Но не только отец беспокоил ее. Пока Аня была «в плену» у фоморов, прошел целый год. За несколько дней на Да’Арии пролетел год на Земле! Кажется, Никка время не очень-то волновало (разве что вероятность упустить что-нибудь интересное), конечно, его семнадцатилетнему лицу ведь почти полвека…
«А что будет со мной через десять, двадцать, сорок лет? — соли на губах Ани стало еще больше. — Никк не особо изменится, а я? Состарюсь и… умру? А Никк не изменится».
За спиной кто-то восторженно воскликнул. Наспех стерев рукавом слезы, Аня обернулась и увидела маленькую девочку за окном кондитерской. Ребенок дергал за рукав маму и радостно тыкал на прилавок, уставленный разноцветными пончиками и тортами.
Что ж, есть и плюсы в нынешнем положении. Аня вытянула перед собой одну руку, а другой, пошарив в кармане, нашла кристалл.
«Лишь маленькая искорка энергии, — попросила она, позволяя неизведанной силе наполнить сознание. — Лишь капля, чтобы поднять настроение».
Подчинившись, мощь даитьянского адри пронеслась током и наполнила вены легкостью. На миг Ане показалось, она может все. Перенестись на другой конец земли? Увести планету с орбиты? А может, украсть с неба Луну? Еще доля секунды, и энергия иссякла, а на ладони у нее материализовалось белое блюдце с кусочком черничного чизкейка.
Бредущий мимо школьник раскрыл рот, вытаращившись на Аню полу-испуганно, полу-изумленно. Мальчишка медленно перевел глаза на кондитерскую, а затем обратно на Аню.
«Блин».
— Волшебную палочку дома забыла, — выпалила она, растерявшись сама.
— А…
— Жди сову с письмом! — она скользнула за поворот и снова сжала кристалла, пока ее ошарашенный зритель не поспел следом.
Улица растворилась, и вокруг появились стены комнаты. Выдох. И плохие мысли наконец отступили. Здесь, в родной комнате, где прошло Анино детство, все осталось по-прежнему: матрас с подушками прямо на полу, фотографии на стене, окруженная огоньками гирлянды надпись: «Night ain’t over until we grow young again»[2].

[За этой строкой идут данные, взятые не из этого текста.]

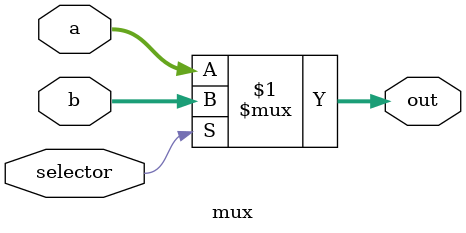
<source format=v>
module mux(
	input selector,
	input [31:0]a,
	input [31:0]b,
	output [31:0]out
);

	assign out = (selector) ? b : a;

endmodule

</source>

«Значит ли это, что я должна снова поверить в чудеса?» — подумала Аня, разглядывая неказистые буквы, выведенные когда-то ее же рукой.
Дверь в комнату была безжалостно замурована красными кирпичами, Кллисс и Нааек постарались, чтобы ничего не напомнило Александру о прошлом. У него нет дочери, а значит, нет и комнаты, в которой та должна жить.
Нет, плохих мыслей больше не было, только печаль.
— Кто виноват, Ластер? — с упреком спросила себя Аня, поставив чизкейк на стопку книг. — Кому было скучно жить спокойной жизнью?
Вздохнув, она глянула на часы. Никк вернется нескоро, а значит, есть время поискать другого родителя. Аня не могла объяснить это чувство, но была уверена, что все встанет на свои места, если она сможет разгадать мамину тайну: Аня наконец поймет, как она связана с даитьянами, почему ей снятся эти странные сны и — что они означают.
«Как мама узнала о Да’Арии?» — хмурясь, землянка окинула взглядом шкаф, уставленный старыми вещами Евы. Аня несколько раз думала будто ненароком подсунуть в папин карман их семейную фотографию, но каждый раз трусила. А что если он не поймет? Порвет и выкинет фото, решив, что это чья-то нелепая шутка? Нет, такого Аня не вынесет.
«Но если я найду маму, если папа увидит ее, живую, прямо перед собой, — Аня не хотела давать себе ложную надежду, но… все внутри трепетало от мысли: — Что если?»
Да, ей нужно найти маму. Важно, необходимо!
Не разуваясь, она плюхнулась на матрас и взяла первый попавшийся под руку блокнот. Страницы исписаны мамиными изящными, вытянутыми буквами. На них приятно смотреть — похожим почерком, вероятно, писали свои стихи поэты эпохи Ренессанса.
— …он созвал всех богов в славнейшую из своих обителей, — прочитала Аня, скользя глазами по строчкам, — утвержденную в средоточии мира, из которой можно лицезреть все причастное рождению… Платон, «Критий».